Pre-injury and injury factors influence the clinical presentation of mTBI patients. In military settings, prior combat exposure and history of TBI influence post-injury clinical presentation and outcome. Important injury factors in military combat settings include the mechanism of injury (blast vs. blunt), type of blast-related injury (refer to Table 2), duration of LOC, and use of uniform gear (blast pressure sensors, cameras). Big data analytics of post-injury factors, clinical symptoms, blood-based biomarkers, genetic biomarkers, and advanced neuroimaging enable a more personalized medicine approach for the proper diagnosis, prognosis, and treatment of military-related mTBI. A culmination of various factors and multi-modal diagnostic, prognostic, and treatment approaches can influence post-injury outcomes. Figure inspired by and adapted from Polinder et al. [193].

Fig. 2. Structural MRI.

T1 (A, B) and T2 (C) weighted images are two main types of image contrast used to characterize tissue and structures in MRI. A and B show images from a T1w MPRAGE sequence. A is a traditional T1w MPRAGE that clearly delineates the white and gray matter structures in the brain as shown in this axial image. White matter is brighter than gray matter on T1 weighted images. B is produced from the newer MPRAGE PROMO (PROspective MOtion correction) sequence, which provides the utility of reducing motion artefacts which can be problematic in some patients. C is produced from the T2w fast spin echo sequence that complements the T1w images. Fluid is bright on T2w images as demonstrated by the bright CSF in the ventricles (arrow). Gray and white matter are reversed with white matter being darker on T2w images.

Fig. 3. T2 FLAIR and SWI images.

T2 FLAIR is a technique that accentuates the white matter hyper-intensities while nulling the signal from CSF (A, B). On T2 FLAIR sequences, the white matter is dark, the gray matter is bright, and the CSF in the ventricles is dark. This technique allows for subtle white matter hyperintensities to be detectable even in areas close to the ventricles. Susceptibility-weighted imaging (SWI) is a gradient echo technique that takes advantage of both phase and magnitude effects to accentuate the presence of ferromagnetic, paramagnetic, and diamagnetic compounds (C, D). Thus, SWI is used to identify microbleeds, blood products, and calcium. C is a standard SWI image and D. is from a patient with a small hemorrhage (red arrow) that is seen as a dark ring.

Fig. 4. Diffusion multi-shell MRI techniques.
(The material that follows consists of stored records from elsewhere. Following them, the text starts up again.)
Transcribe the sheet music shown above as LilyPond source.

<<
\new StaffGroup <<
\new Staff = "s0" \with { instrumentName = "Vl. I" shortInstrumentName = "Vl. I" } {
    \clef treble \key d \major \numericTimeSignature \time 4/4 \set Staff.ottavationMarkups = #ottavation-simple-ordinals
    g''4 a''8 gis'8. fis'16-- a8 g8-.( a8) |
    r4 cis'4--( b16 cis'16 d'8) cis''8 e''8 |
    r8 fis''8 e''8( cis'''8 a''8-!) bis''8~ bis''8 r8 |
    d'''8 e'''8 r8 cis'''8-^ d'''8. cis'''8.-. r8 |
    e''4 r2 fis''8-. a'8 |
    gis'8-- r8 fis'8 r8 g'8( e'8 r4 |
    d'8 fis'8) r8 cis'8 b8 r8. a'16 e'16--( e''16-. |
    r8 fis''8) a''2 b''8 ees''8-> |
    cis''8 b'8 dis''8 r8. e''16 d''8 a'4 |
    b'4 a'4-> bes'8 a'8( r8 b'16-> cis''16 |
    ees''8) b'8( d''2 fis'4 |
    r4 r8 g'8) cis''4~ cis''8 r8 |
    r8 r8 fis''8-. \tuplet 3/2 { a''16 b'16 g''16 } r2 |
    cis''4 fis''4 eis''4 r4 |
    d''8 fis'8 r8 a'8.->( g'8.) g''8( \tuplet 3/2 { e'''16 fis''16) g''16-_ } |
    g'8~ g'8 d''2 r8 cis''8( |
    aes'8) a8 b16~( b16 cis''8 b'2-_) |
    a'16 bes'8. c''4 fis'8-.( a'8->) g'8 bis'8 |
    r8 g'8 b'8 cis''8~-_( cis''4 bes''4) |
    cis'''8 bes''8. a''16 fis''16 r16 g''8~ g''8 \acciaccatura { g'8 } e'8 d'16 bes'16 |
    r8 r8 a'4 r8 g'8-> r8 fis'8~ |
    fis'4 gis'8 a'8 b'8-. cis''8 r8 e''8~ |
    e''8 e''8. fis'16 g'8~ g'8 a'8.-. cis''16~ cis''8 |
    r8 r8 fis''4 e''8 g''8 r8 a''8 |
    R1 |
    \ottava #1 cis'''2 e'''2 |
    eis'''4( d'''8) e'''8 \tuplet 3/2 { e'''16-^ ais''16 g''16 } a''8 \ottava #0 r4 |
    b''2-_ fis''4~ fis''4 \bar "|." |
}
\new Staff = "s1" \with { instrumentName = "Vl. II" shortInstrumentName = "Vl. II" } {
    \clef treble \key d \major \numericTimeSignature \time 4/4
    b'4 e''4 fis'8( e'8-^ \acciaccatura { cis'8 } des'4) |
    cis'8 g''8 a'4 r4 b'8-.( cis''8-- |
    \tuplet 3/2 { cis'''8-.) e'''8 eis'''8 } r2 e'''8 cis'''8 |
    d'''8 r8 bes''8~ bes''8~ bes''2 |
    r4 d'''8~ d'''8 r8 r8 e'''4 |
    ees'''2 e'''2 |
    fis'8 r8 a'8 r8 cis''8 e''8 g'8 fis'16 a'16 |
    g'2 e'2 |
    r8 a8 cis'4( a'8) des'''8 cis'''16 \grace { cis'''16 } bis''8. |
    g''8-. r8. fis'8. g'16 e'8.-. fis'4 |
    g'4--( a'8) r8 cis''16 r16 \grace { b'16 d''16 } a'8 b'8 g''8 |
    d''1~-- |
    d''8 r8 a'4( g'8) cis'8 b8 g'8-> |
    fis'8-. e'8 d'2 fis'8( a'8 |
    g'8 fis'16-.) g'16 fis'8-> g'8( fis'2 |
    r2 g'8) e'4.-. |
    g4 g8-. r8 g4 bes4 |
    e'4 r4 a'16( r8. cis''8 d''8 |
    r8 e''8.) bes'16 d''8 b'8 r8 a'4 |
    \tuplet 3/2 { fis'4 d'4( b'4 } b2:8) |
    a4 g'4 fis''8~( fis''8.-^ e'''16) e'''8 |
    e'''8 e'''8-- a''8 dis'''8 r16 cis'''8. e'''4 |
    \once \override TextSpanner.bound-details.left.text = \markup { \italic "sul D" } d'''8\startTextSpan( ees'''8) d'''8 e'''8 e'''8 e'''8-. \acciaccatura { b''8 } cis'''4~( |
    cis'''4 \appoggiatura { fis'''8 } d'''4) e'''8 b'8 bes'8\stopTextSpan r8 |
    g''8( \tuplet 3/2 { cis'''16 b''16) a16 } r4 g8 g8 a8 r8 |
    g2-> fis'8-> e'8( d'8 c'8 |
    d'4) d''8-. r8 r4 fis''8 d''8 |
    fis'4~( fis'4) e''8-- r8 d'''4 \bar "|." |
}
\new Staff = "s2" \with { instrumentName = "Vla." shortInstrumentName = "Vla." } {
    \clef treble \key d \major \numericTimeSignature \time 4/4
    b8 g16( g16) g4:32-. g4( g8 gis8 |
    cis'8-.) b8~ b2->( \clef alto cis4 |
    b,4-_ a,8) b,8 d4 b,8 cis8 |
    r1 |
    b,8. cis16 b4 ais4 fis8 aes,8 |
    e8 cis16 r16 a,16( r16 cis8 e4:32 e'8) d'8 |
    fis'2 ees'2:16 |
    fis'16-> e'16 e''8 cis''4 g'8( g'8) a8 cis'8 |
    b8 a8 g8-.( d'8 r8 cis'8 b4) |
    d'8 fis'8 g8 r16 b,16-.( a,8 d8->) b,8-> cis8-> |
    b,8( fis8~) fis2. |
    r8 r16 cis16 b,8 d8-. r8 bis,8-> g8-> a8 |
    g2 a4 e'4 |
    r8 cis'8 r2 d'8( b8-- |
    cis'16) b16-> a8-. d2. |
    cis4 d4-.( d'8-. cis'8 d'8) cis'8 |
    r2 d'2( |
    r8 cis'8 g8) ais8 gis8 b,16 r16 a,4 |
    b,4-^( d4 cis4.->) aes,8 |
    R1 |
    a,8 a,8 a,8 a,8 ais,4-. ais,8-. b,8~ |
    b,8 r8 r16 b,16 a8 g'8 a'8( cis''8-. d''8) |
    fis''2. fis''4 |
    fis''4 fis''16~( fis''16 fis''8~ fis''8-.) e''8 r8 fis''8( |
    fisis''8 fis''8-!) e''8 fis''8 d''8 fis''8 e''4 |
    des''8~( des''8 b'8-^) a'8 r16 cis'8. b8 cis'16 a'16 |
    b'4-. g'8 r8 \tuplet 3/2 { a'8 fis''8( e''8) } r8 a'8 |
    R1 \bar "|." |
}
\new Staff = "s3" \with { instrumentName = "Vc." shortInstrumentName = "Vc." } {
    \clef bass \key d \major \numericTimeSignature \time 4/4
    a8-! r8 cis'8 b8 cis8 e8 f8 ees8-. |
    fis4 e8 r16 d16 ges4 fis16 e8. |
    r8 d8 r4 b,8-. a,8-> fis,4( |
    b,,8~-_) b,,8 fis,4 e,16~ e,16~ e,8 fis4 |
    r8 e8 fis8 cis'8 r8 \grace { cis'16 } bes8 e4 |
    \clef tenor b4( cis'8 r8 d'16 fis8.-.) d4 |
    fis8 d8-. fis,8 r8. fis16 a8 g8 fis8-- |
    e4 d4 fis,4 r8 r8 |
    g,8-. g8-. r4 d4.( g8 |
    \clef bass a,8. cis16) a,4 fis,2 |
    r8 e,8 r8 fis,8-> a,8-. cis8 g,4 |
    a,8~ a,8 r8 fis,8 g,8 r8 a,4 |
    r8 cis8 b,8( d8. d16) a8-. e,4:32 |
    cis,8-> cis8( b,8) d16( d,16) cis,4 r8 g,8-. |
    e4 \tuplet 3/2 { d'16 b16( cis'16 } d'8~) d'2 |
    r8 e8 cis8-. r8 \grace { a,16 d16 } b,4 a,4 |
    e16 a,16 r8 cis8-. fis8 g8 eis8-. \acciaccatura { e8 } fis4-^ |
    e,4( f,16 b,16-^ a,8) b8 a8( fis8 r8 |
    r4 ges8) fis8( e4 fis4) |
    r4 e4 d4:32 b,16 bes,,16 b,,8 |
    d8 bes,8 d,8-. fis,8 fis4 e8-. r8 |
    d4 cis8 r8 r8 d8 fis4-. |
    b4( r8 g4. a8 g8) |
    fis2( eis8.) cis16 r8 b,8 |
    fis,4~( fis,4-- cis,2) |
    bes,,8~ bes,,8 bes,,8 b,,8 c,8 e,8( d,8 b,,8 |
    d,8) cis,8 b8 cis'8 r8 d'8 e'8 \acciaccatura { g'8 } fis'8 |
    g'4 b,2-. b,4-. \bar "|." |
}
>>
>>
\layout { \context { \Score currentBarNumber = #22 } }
Standard diffusion techniques utilize a single b-value to measure water movement in the brain along the white matter tracts, usually underestimating the restriction in the voxel. Multi-shell techniques utilize multiple b-values and can improve the ability to detect features of the cellular environment and better estimate the white fiber tracts within a voxel. A shows a multi-shell axial image acquired at 3 T. B shows an FA map from a 3 T GE MR 750 scanner. C is a zoomed in tractography view of the centrum semioval from the same patient showing the white matter pathways that can be seen with conventional 3 T MR scanner using the multi-shell diffusion technique. Note the complex fiber angles in the close-up view. D shows a NODDI orientation dispersion index (ODI) map, with lighter colors representing values closer to 1. E shows a NODDI intra-cellular volume fraction (ICVF) map, with lighter colors representing values closer to 1. F shows a NODDI isometric volume fraction (ISOVF) map, with red colors representing values closer to 1.